实验表明在Nafion-GOD-HA-PVA/Pt内, GOD呈现出很好的直接电化学性质,说明羟基磷灰石和Nafion良好的协同作用,有利于GOD的固定,可以促进GOD的电子转移,保持GOD的活性,并对葡萄糖的氧化具有极好的催化作用。该葡萄糖传感器对葡萄糖的电流响应较快检测线性范围为0.02~0.52mmol/L,检测限为1.82μmol/L,灵敏度为56.90mA·L·mol~(-1)。此外,该传感器还具有良好的稳定性和重现性。
2. HA修饰多孔二氧化钛对葡萄糖的生物传感
采用阳极氧化法制备多孔二氧化钛,溶胶-凝胶法制备羟基磷灰石,并用羟基磷灰石- Nafion复合膜将葡萄糖氧化酶有效地固定于多孔二氧化钛上,将这种制得的复合电极Nafion/GOD-HA-PVA/TiO_2/Ti对不同浓度的葡萄糖溶液进行检测,考察此复合电极的最佳工作电压,采用计时电流法测定溶液中葡萄糖的含量。并测试了此传感器的稳定性和重现性。实验表明,在Nafion/GOD-HA-PVA/TiO_2/Ti内,羟基磷灰石、多孔二氧化钛和Nafion良好的协同作用,有利于GOD的固定,保持GOD的活性。在最佳工作电压-0.42V下,此复合电极对葡萄糖的氧化具有良好的催化作用。
3. HA吸附水溶液中Zn~(2+)的研究
采用液相沉淀法制备羟基磷灰石,研究羟基磷灰石对Zn~(2+)的吸附作用,主要考察Zn~(2+)初始浓度、温度、pH值及反应时间对去除效率的影响,并探讨HA的吸附机理。
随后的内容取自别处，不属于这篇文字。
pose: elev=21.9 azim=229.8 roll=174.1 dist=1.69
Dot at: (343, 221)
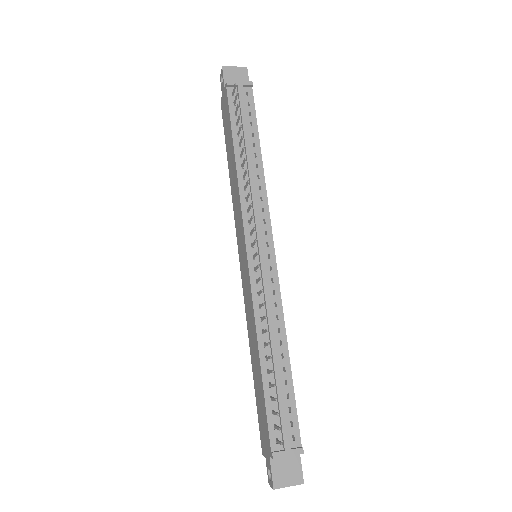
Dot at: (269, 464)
实验表明,利用液相沉淀法合成的HA,对Zn~(2+)有较强的吸附作用,是良好的新型吸附剂;HA对水溶性Zn~(2+)的最佳吸附条件为:pH为6.5,反应时间为50min,温度为35℃;HA对溶液中重金属离子的吸附大致可分开始阶段的表面吸附以及后期阶段离子交换吸附。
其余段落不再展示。